What really happened was that some Algerian Islamists collected money for the usual Islamic charities (including those trying to aid Chechnya) and thus were automatically targeted by the "fight against terror". The anti-terror careerists of the Bruguière type connected "Chechnya" and "terror" with "ricin" (the propaganda garbage about the Pankisi "ricin labs"), and subsequently had to find "ricin" and other terrorist staples connected to the "suspects".I won't be surprised if the story about a planned attack on the Russian embassy was delivered by the notorious "evidence" providers from the Lubyanka (we all remember the "evidence" produced against Zakayev). Of course this didn't suffice, they needed some important French target in order to make the case intersting for the locals, something similar to the Twin Towers. And what would be more symbolic than blowing up the Eiffel Tower? Why the "terrorists" wanted to blow up Les Halles, as mentioned in another story, a place full of Muslims, is a little more obscure. Perhaps they had an opinion about the architecture, who knows.

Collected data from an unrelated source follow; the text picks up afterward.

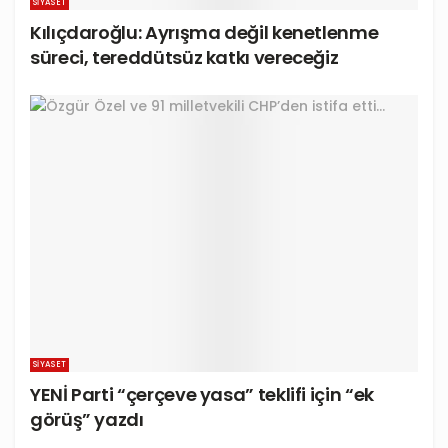
SIYASET
Kılıçdaroğlu: Ayrışma değil kenetlenme
süreci, tereddütsüz katkı vereceğiz
SIYASET
YENİ Parti “çerçeve yasa” teklifi için “ek
görüş” yazdı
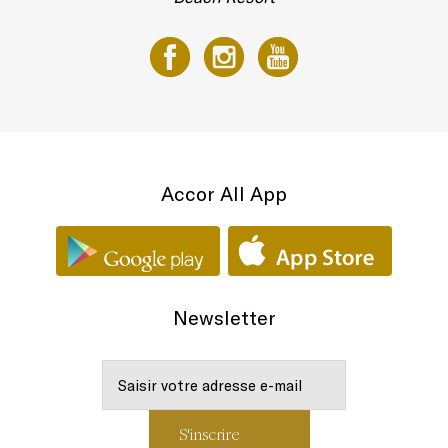
Accor All App
Newsletter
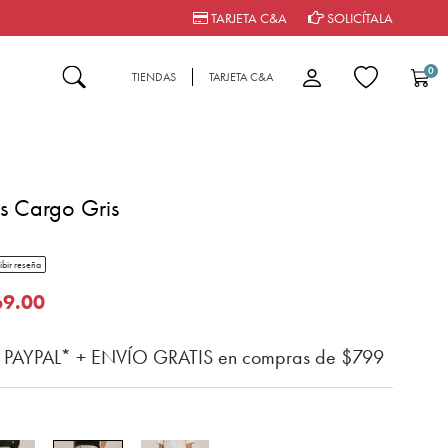
TARJETA C&A
SOLICÍTALA
0
TIENDAS
TARJETA C&A
os Cargo Gris
tar rating
ibir reseña
del cliente
o de
69.00
n PAYPAL* + ENVÍO GRATIS en compras de $799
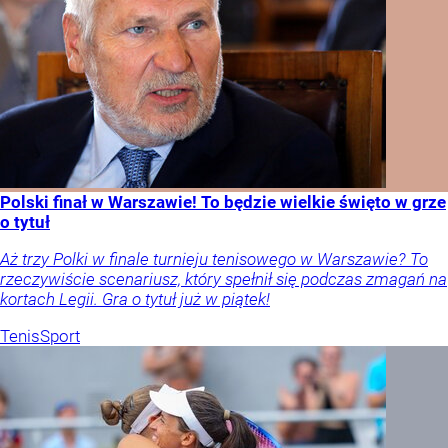
Polski finał w Warszawie! To będzie wielkie święto w grze
o tytuł
Aż trzy Polki w finale turnieju tenisowego w Warszawie? To
rzeczywiście scenariusz, który spełnił się podczas zmagań na
kortach Legii. Gra o tytuł już w piątek!
Tenis
Sport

Finally, I wonder in which closet the typists from the mainstream agencies and the corporate media keep their IQ when they faithfully reproduce everything they are told by the authorized truth mongers. There is one common trait in all those official terrorist stories: they are absolutely inconsistent and of worse quality in the realm of conspiration theories than even some of the fringe stuff. Like this one: Some Islamists of Algerian descent get the idea that they could take revenge on Russia for Chechnya by blowing up French tourist targets and carrying out chemical attacks against French civilians! A total no-brainer, on the same level as the Manhattan flight chart "found" in a Chechen cave.
What this case and its unsatisfactory resolution show beyond doubt is that Russian special services are still actively supplying "intelligence" to Western governments in the "war against terror", and that this information - or disinformation - is being accepted uncritically at many levels by the press, the media, the judiciary, and even by Western goverments themselves, with potentially and actually disastrous consequences for security.